Section 10.12 Severability. If any provision of this Agreement or the other Loan Documents is held to be illegal, invalid or unenforceable, (a) the legality, validity and enforceability of the remaining provisions of this Agreement and the other Loan Documents shall not be affected or impaired thereby and (b) the parties shall endeavor in good faith negotiations to replace the illegal, invalid or unenforceable provisions with valid provisions the economic effect of which comes as close as possible to that of the illegal, invalid or unenforceable provisions. The invalidity of a provision in a particular jurisdiction shall not invalidate or render unenforceable such provision in any other jurisdiction.

Dataset entries:
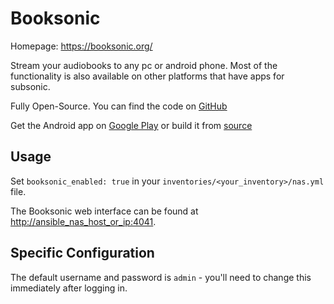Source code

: # Booksonic

Homepage: <https://booksonic.org/>

Stream your audiobooks to any pc or android phone. Most of the functionality is also available on other platforms that have apps for subsonic.

Fully Open-Source. You can find the code on [GitHub](https://github.com/popeen?tab=repositories&q=booksonic)

Get the Android app on [Google Play](https://play.google.com/store/apps/details?id=github.popeen.dsub) or build it from [source](https://github.com/popeen/Popeens-DSub)

## Usage

Set `booksonic_enabled: true` in your `inventories/<your_inventory>/nas.yml` file.

The Booksonic web interface can be found at <http://ansible_nas_host_or_ip:4041>.

## Specific Configuration

The default username and password is `admin` - you'll need to change this immediately after logging in.

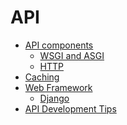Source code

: # API

- [API components](./components/)
    - [WSGI and ASGI](./components/wsgi-and-asgi/)
    - [HTTP](./components/http/README.md)
- [Caching](./Caching/)
- [Web Framework](./WebFramework/)
    - [Django](./WebFramework/Django/)
- [API Development Tips](./tips/)
<!-- - [API endpoints](./endpoints/)
- [API requests](./requests/)
- [API responses](./responses/)
- [API errors](./errors/)
- [API documentation](./documentation/) -->

<!-- # API components

- [Components](./components/)
- [Components documentation](./components/documentation/)

# API endpoints

- [Endpoints](./endpoints/)
- [Endpoints documentation](./endpoints/documentation/)

# API requests

- [Requests](./requests/)
- [Requests documentation](./requests/documentation/)

# API responses

- [Responses](./responses/)
- [Responses documentation](./responses/documentation/)

# API errors

- [Errors](./errors/)
- [Errors documentation](./errors/documentation/)

# API documentation

- [Documentation](./documentation/)
- [Documentation documentation](./documentation/documentation/)

####     -->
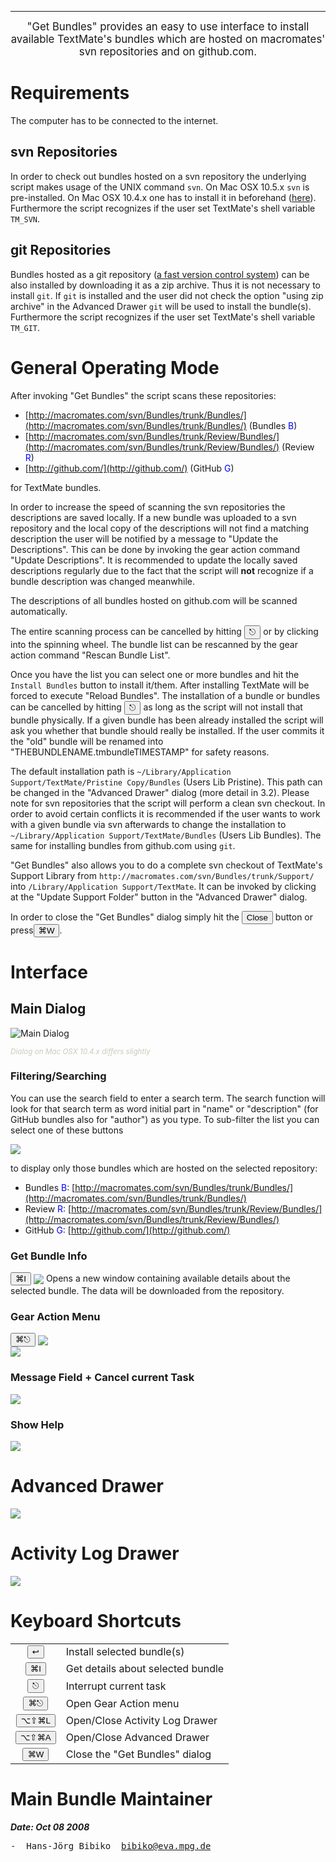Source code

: 
---

<center><big>"Get Bundles" provides an easy to use interface to install available TextMate's bundles which are hosted on macromates' svn repositories and on github.com.</big></center>

# Requirements
The computer has to be connected to the internet.

## svn Repositories
In order to check out bundles hosted on a svn repository the underlying script makes usage of the UNIX command `svn`. On Mac OSX 10.5.x `svn` is pre-installed. On Mac OSX 10.4.x one has to install it in beforehand ([here](http://www.collab.net/downloads/community/)). Furthermore the script recognizes if the user set TextMate's shell variable `TM_SVN`.

## git Repositories
Bundles hosted as a git repository ([a fast version control system](http://git.or.cz/)) can be also installed by downloading it as a zip archive. Thus it is not necessary to install `git`. If `git` is installed and the user did not check the option "using zip archive" in the Advanced Drawer `git` will be used to install the bundle(s). Furthermore the script recognizes if the user set TextMate's shell variable `TM_GIT`.

# General Operating Mode
After invoking "Get Bundles" the script scans these repositories:

* [http://macromates.com/svn/Bundles/trunk/Bundles/](http://macromates.com/svn/Bundles/trunk/Bundles/) (Bundles <font color=blue>B</font>)
* [http://macromates.com/svn/Bundles/trunk/Review/Bundles/](http://macromates.com/svn/Bundles/trunk/Review/Bundles/) (Review <font color=blue>R</font>)
* [http://github.com/](http://github.com/) (GitHub <font color=blue>G</font>)

for TextMate bundles.


In order to increase the speed of scanning the svn repositories the descriptions are saved locally. If a new bundle was uploaded to a svn repository and the local copy of the descriptions will not find a matching description the user will be notified by a message to "Update the Descriptions". This can be done by invoking the gear action command "Update Descriptions". It is recommended to update the locally saved descriptions regularly due to the fact that the script will <b>not</b> recognize if a bundle description was changed meanwhile.


The descriptions of all bundles hosted on github.com will be scanned automatically.


The entire scanning process can be cancelled by hitting <button>&#x238B;</button> or by clicking into the spinning wheel. The bundle list can be rescanned by the gear action command "Rescan Bundle List".


Once you have the list you can select one or more bundles and hit the `Install Bundles` button to install it/them. After installing TextMate will be forced to execute "Reload Bundles". The installation of a bundle or bundles can be cancelled by hitting <button>&#x238B;</button> as long as the script will not install that bundle physically. If a given bundle has been already installed the script will ask you whether that bundle should really be installed. If the user commits it the "old" bundle will be renamed into "THEBUNDLENAME.tmbundleTIMESTAMP" for safety reasons.


The default installation path is `~/Library/Application Support/TextMate/Pristine Copy/Bundles` (Users Lib Pristine). This path can be changed in the "Advanced Drawer" dialog (more detail in 3.2). Please note for svn repositories that the script will perform a clean svn checkout. In order to avoid certain conflicts it is recommended if the user wants to work with a given bundle via svn afterwards to change the installation to `~/Library/Application Support/TextMate/Bundles` (Users Lib Bundles). The same for installing bundles from github.com using `git`.


"Get Bundles" also allows you to do a complete svn checkout of TextMate's Support Library from `http://macromates.com/svn/Bundles/trunk/Support/` into `/Library/Application Support/TextMate`. It can be invoked by clicking at the "Update Support Folder" button in the "Advanced Drawer" dialog.


In order to close the "Get Bundles" dialog simply hit the <button>Close</button> button or press<button>&#x2318;W</button>.

# Interface #

## Main Dialog ##

![Main Dialog](images/img_gui.png)

<span style="color:#CCCABA;"><small><i>Dialog on Mac OSX 10.4.x differs slightly</i></small></span>

### Filtering/Searching ###

You can use the search field to enter a search term. The search function will look for that search term as word initial part in "name" or "description" (for GitHub bundles also for "author") as you type. To sub-filter the list you can select one of these buttons

![](images/img_repo_filter.png)


to display only those bundles which are hosted on the selected repository:

*  Bundles <font color=blue>B</font>:
 [http://macromates.com/svn/Bundles/trunk/Bundles/](http://macromates.com/svn/Bundles/trunk/Bundles/)
*  Review <font color=blue>R</font>: [http://macromates.com/svn/Bundles/trunk/Review/Bundles/](http://macromates.com/svn/Bundles/trunk/Review/Bundles/)
*  GitHub <font color=blue>G</font>: [http://github.com/](http://github.com/)


### Get Bundle Info ###

<button>&#x2318;I</button> <img valign=middle src="images/img_info.png"> Opens a new window containing available details about the selected bundle. The data will be downloaded from the repository.

### Gear Action Menu ###

<button>&#x2318;&#x238B;</button> <img valign=middle src="images/img_gear.png"><br>
![](images/img_gear_menu.png)

### Message Field + Cancel current Task ###


![](images/img_message.png)


### Show Help ###

![](images/img_help.png)


# Advanced Drawer #

![](images/img_adv_drawer.png)

# Activity Log Drawer #

![](images/img_act_log.png)

# Keyboard Shortcuts #
<table>
<tr><td align="center"><button>&#x21A9;</button></td><td>Install selected bundle(s)</td></tr>
<tr><td align="center"><button>&#x2318;I</button></td><td>Get details about selected bundle</td></tr>
<tr><td align="center"><button>&#x238B;</button></td><td>Interrupt current task</td></tr>
<tr><td align="center"><button>&#x2318;&#x238B;</button></td><td>Open Gear Action menu</td></tr>
<tr><td align="center"><button>&#x2325;&#x21E7;&#x2318;L</button></td><td>Open/Close Activity Log Drawer</td></tr>
<tr><td align="center"><button>&#x2325;&#x21E7;&#x2318;A</button></td><td>Open/Close Advanced Drawer</td></tr>
<tr><td align="center"><button>&#x2318;W</button></td><td>Close the "Get Bundles" dialog</td></tr>
</table>


# Main Bundle Maintainer

***Date: Oct 08 2008***

<pre>
-  Hans-Jörg Bibiko&nbsp;&nbsp;<a href="mailto:bibiko@eva.mpg.de">bibiko@eva.mpg.de</a>
</pre>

### Work instruction A:
Condense the paragraph of the severability clause that begins "Section 10.12 Severability" into a short bulleted list that keeps its main facts.
### Work instruction B:
From the severability clause, reproduce verbatim the part that opens with the words containing "Section 10.12 Severability." and closes with "any other jurisdiction.".

### Written solution A:
- Applies if any provision of the Agreement or the other Loan Documents is held illegal, invalid or unenforceable.
- The remaining provisions stay legal, valid and enforceable and are not affected or impaired.
- The parties shall negotiate in good faith to replace the faulty provisions with valid ones whose economic effect comes as close as possible to the originals.
- A provision's invalidity in one jurisdiction does not invalidate it or make it unenforceable in any other jurisdiction.

### Written solution B:
Section 10.12 Severability. If any provision of this Agreement or the other Loan Documents is held to be illegal, invalid or unenforceable, (a) the legality, validity and enforceability of the remaining provisions of this Agreement and the other Loan Documents shall not be affected or impaired thereby and (b) the parties shall endeavor in good faith negotiations to replace the illegal, invalid or unenforceable provisions with valid provisions the economic effect of which comes as close as possible to that of the illegal, invalid or unenforceable provisions. The invalidity of a provision in a particular jurisdiction shall not invalidate or render unenforceable such provision in any other jurisdiction.